-- TEXT follows --
In [21], the significance of RPS, Production Tax credits, FiTs and net-metering in renewable policies have been discussed in the USA and its states. The discussion in [22] stresses upon the restructuring of financial models in renewable policies to maximize the investment potential of the interested parties in the market. This would help create a healthy environment favoring the growth and investment in RETs. Enerallt, a market based inter-region energy system model, has been proposed in [23] in an attempt to model a common energy market based on RETs, implementation of which would require a policy shift by the participating countries. Authors of [24] discuss traditional renewable policies at a stretch and identify and propose areas where new policy formulation or improvement is required. These proposed areas for policy formulation and improvement include RPS, Net-metering policy, renewable energy certificate (REC), electricity feed-in law, public benefit funds, investment support, fiscal and financial measures, tenders and quotas, emissions trading policies and renewable energy targets.
Nearly all of the previous works discussed here state many common improvement factors in the renewable policies being formulated and implemented around the globe. These also discuss the existing challenges along with areas having significant room for improvement as far as policy formulation or policy restructuring is concerned. Many new business, financial and technological models have also been proposed which could be used globally to implement an effective and sound policy related to renewables.
Renewable Energy policies vary globally but share the common objective of achieving the deployment and promotion of renewable energy technologies at the least cost and minimum damage to the local and global environment. Elements commonly shared by all these policies include a specific target, an annual target, a set of feasible and eligible renewable technologies (RETs), policies and considerations regarding the import of equipment related to RETs and an effective compliance and enforcement structure. This section discusses modern renewable policies which are evolving with every passing day for feasible and effective adoption and implementation of RETs for self-sustained, secure and environmentally friendly power generation systems.
Smart grid technologies make use of ICT for gathering information related to generation transmission and distribution performances and also for actuating processes that make the overall system resilient with enhanced power quality, sustainability and economy with regard to the power systems.
The evolving smart grid technology brings along with it a novel concept related to demand-side response and management system, known as the Electric Spring, to achieve high standards of power quality and overall distribution system stability with the introduction of intelligent and interactive smart loads to the existing power supply infrastructure [25]. Modern renewables policy making approach must focus on this concept as the smart loads cater for nondeterministic or fluctuating power generation by dynamically varying the load demand, specifically for non-critical loads. Smart loads are in essence power reactive power controllers based on modern power electronics, integrated with non-critical end-use devices or loads. Secondly, such a system is also proposed to be capable of self-regulating the voltage values at the distribution-side where intermittent generation sources are connected. Introduction of such systems as per policy would help mitigate the issue of voltage fluctuation particularly in areas where intermittent RESs are connected to the grid. Smart loads are expected to be capable of dynamically injecting reactive power to the distribution-side network to achieve localized support for voltage adjustment [25].
In order to streamline the integration of renewable technologies to the grid, the use of smart grid technology has increased manifolds. Utilities are increasingly making use of them to ensure optimum performance and uninterruptible delivery. The current urbanization trends demand for increased use of renewable technologies which are now contributing towards the efficient demand and supply management. This increased utilization of renewable energy sources has also introduced risks related to voltage and power fluctuations, harmonics, frequency mismatch and inefficiencies in generation, transmission and distribution. With the introduction of policies and solutions using smart grid technologies, small distributed energy sources can be integrated to an urban power supply network allowing real-time management and optimization of such integrated systems with the existing infrastructure. Such solutions are bound to play an essential role in sustainable development of smart cities along with other ventures aiming at establishment of self-sustaining and self-sufficient energy generation and distribution systems. Figure 1 shows a scalable model for smart grid-based setup with renewable energy sources integrated with the primary grid [26].
-- TEXT concluded --
- [ASSIGNED TASK A]: From the renewable energy policy text, set down word for word the passage starting with "Nearly all of" and going on through "related to renewables.".
-- DATA EXTRACT follows --
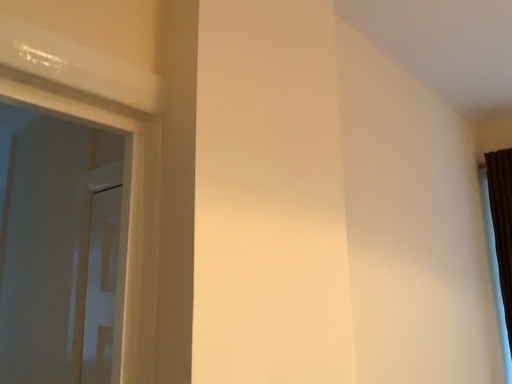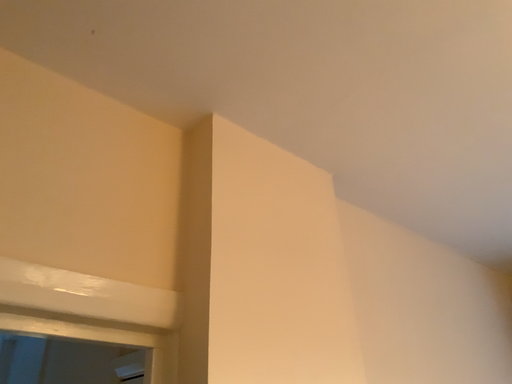
Question: How did the camera likely rotate when shooting the video?

Choices:
 (A) rotated downward
 (B) rotated upward

Answer: (B)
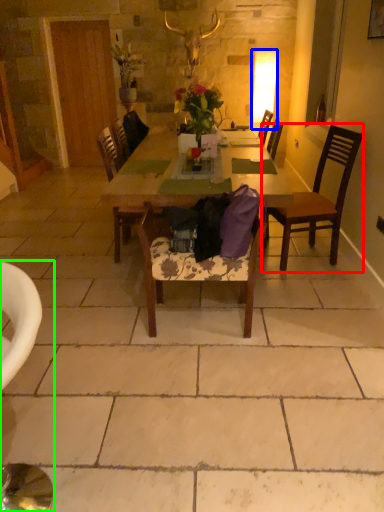
Question: Which object is positioned farthest from chair (highlighted by a red box)? Select from lamp (highlighted by a blue box) and chair (highlighted by a green box).

Choices:
 (A) lamp
 (B) chair

Answer: (A)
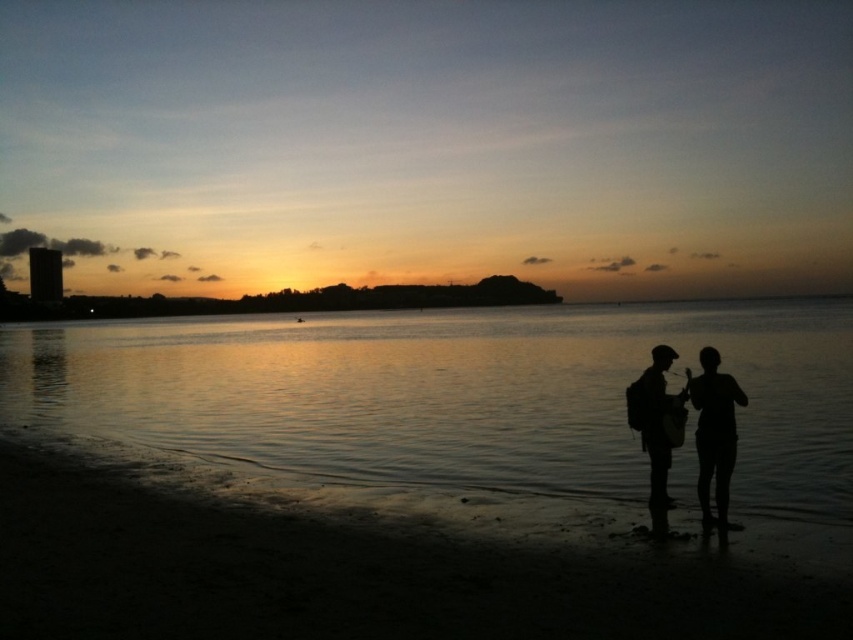
You are standing on the beach facing the sunset. There is a point marked at coordinates (x=451, y=394). What is located at this point?

The point at coordinates (x=451, y=394) marks glistening water at center.

You are a photographer carrying a camera bag and want to place your silhouette backpack at lower right and black matte backpack at lower right on the beach without them overlapping. Given that your camera bag is 20 inches wide, what is the minimum distance you need to keep between the two backpacks to ensure they don

The silhouette backpack at lower right must be at least 20 inches away from the black matte backpack at lower right to prevent overlapping. Since the distance between them is 25.12 inches, which is greater than 20 inches, they won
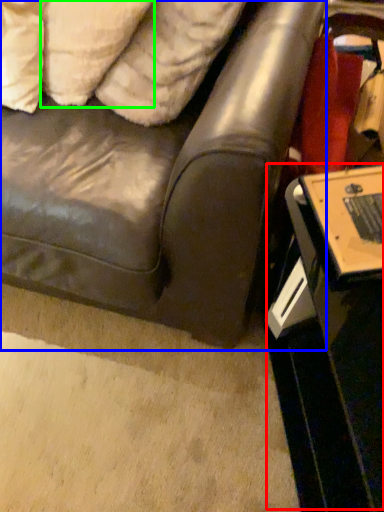
Question: Considering the real-world distances, which object is closest to table (highlighted by a red box)? studio couch (highlighted by a blue box) or pillow (highlighted by a green box).

Choices:
 (A) studio couch
 (B) pillow

Answer: (A)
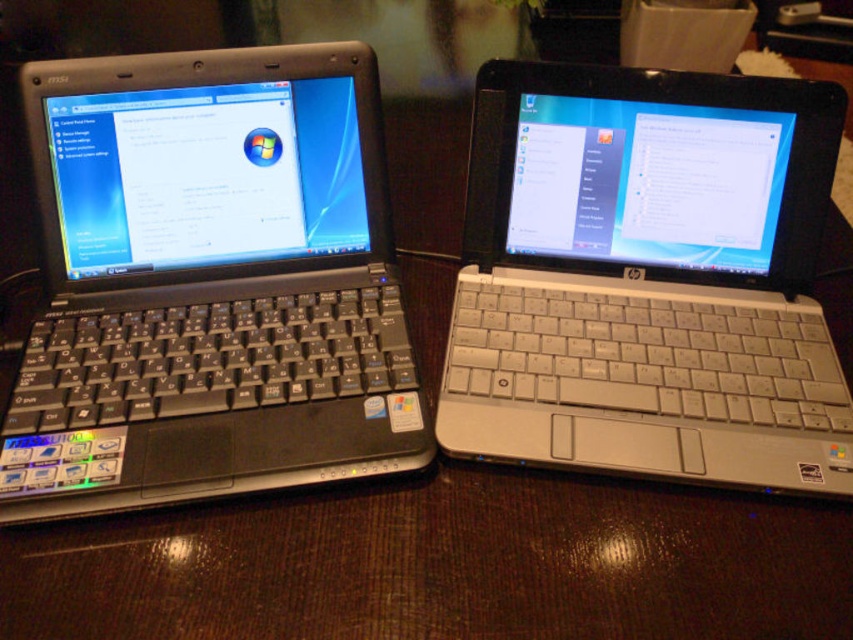
Between matte black laptop at left and silver matte laptop at center, which one appears on the right side from the viewer's perspective?

Positioned to the right is silver matte laptop at center.

Is matte black laptop at left positioned at the back of silver matte laptop at center?

No.

What do you see at coordinates (207, 282) in the screenshot? The image size is (853, 640). I see `matte black laptop at left` at bounding box center [207, 282].

Locate an element on the screen. matte black laptop at left is located at coordinates (207, 282).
-- DATA EXTRACT concluded --
- [ASSIGNED TASK B]: Extract verbatim the lines of the listing above, starting with its first line and going on through the line with "The silhouette backpack". Leave the pictures out of your answer.

- [EXERCISE RESULT A]:
Nearly all of the previous works discussed here state many common improvement factors in the renewable policies being formulated and implemented around the globe. These also discuss the existing challenges along with areas having significant room for improvement as far as policy formulation or policy restructuring is concerned. Many new business, financial and technological models have also been proposed which could be used globally to implement an effective and sound policy related to renewables.

- [EXERCISE RESULT B]:
Question: How did the camera likely rotate when shooting the video?

Choices:
 (A) rotated downward
 (B) rotated upward

Answer: (B)
Question: Which object is positioned farthest from chair (highlighted by a red box)? Select from lamp (highlighted by a blue box) and chair (highlighted by a green box).

Choices:
 (A) lamp
 (B) chair

Answer: (A)
You are standing on the beach facing the sunset. There is a point marked at coordinates (x=451, y=394). What is located at this point?

The point at coordinates (x=451, y=394) marks glistening water at center.

You are a photographer carrying a camera bag and want to place your silhouette backpack at lower right and black matte backpack at lower right on the beach without them overlapping. Given that your camera bag is 20 inches wide, what is the minimum distance you need to keep between the two backpacks to ensure they don

The silhouette backpack at lower right must be at least 20 inches away from the black matte backpack at lower right to prevent overlapping. Since the distance between them is 25.12 inches, which is greater than 20 inches, they won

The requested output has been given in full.